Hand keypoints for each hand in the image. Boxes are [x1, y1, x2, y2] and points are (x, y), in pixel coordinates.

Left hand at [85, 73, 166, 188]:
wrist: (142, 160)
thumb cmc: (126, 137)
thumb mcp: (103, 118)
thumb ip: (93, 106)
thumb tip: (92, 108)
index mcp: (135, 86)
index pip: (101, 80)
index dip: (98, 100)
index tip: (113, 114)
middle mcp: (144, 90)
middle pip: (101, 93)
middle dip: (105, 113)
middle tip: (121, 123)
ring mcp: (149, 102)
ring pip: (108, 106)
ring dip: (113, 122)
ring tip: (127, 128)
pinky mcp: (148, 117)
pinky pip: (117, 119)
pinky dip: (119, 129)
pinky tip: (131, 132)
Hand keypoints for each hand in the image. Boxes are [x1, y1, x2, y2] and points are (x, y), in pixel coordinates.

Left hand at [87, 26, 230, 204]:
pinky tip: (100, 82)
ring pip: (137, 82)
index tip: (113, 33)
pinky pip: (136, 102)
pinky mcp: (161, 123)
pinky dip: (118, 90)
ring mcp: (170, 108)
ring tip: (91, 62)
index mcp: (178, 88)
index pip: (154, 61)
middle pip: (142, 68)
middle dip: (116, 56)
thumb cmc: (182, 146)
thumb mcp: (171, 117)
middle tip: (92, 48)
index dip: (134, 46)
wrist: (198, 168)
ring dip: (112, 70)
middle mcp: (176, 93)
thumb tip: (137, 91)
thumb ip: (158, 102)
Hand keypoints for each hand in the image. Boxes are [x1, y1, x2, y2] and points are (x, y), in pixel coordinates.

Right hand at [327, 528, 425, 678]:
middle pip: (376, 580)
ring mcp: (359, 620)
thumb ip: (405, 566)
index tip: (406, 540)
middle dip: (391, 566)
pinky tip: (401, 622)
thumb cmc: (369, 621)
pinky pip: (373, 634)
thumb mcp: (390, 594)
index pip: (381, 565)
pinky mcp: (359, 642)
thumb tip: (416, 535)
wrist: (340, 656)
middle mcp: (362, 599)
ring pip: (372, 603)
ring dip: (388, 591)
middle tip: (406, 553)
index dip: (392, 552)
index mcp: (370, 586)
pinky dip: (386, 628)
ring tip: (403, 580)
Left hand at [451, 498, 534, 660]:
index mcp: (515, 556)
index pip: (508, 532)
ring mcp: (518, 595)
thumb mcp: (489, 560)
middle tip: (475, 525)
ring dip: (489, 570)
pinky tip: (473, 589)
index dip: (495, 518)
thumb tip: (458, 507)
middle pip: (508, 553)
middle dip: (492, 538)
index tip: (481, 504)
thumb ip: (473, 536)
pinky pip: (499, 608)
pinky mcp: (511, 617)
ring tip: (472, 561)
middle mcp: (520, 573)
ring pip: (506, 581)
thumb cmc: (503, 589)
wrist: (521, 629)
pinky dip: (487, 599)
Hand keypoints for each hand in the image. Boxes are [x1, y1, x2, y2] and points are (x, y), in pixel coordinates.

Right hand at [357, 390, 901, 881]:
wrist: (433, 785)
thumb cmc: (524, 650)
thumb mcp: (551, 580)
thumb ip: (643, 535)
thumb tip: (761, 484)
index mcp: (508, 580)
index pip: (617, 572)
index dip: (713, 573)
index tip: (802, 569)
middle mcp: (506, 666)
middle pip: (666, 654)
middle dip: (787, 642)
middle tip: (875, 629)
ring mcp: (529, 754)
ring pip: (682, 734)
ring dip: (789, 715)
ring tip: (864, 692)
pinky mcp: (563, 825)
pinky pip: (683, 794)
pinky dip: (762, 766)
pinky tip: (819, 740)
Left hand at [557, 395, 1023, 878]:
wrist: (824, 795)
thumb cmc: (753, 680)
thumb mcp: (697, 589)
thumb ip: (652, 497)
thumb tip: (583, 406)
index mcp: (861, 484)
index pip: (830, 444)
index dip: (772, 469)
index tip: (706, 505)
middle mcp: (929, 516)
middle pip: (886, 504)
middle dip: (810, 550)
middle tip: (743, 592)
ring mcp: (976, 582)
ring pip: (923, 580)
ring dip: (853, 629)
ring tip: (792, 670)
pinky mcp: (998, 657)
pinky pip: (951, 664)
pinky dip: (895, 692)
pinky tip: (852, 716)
# # # # # # #
» Directions:
Begin at the first line of the records above and restate each line word for word, stopping after the line with "index dip: (98, 100)".

» Reply to the task:
Hand keypoints for each hand in the image. Boxes are [x1, y1, x2, y2] and points are (x, y), in pixel coordinates.

Left hand at [85, 73, 166, 188]:
wrist: (142, 160)
thumb cmc: (126, 137)
thumb mcp: (103, 118)
thumb ip: (93, 106)
thumb tip: (92, 108)
index mcp: (135, 86)
index pip: (101, 80)
index dip: (98, 100)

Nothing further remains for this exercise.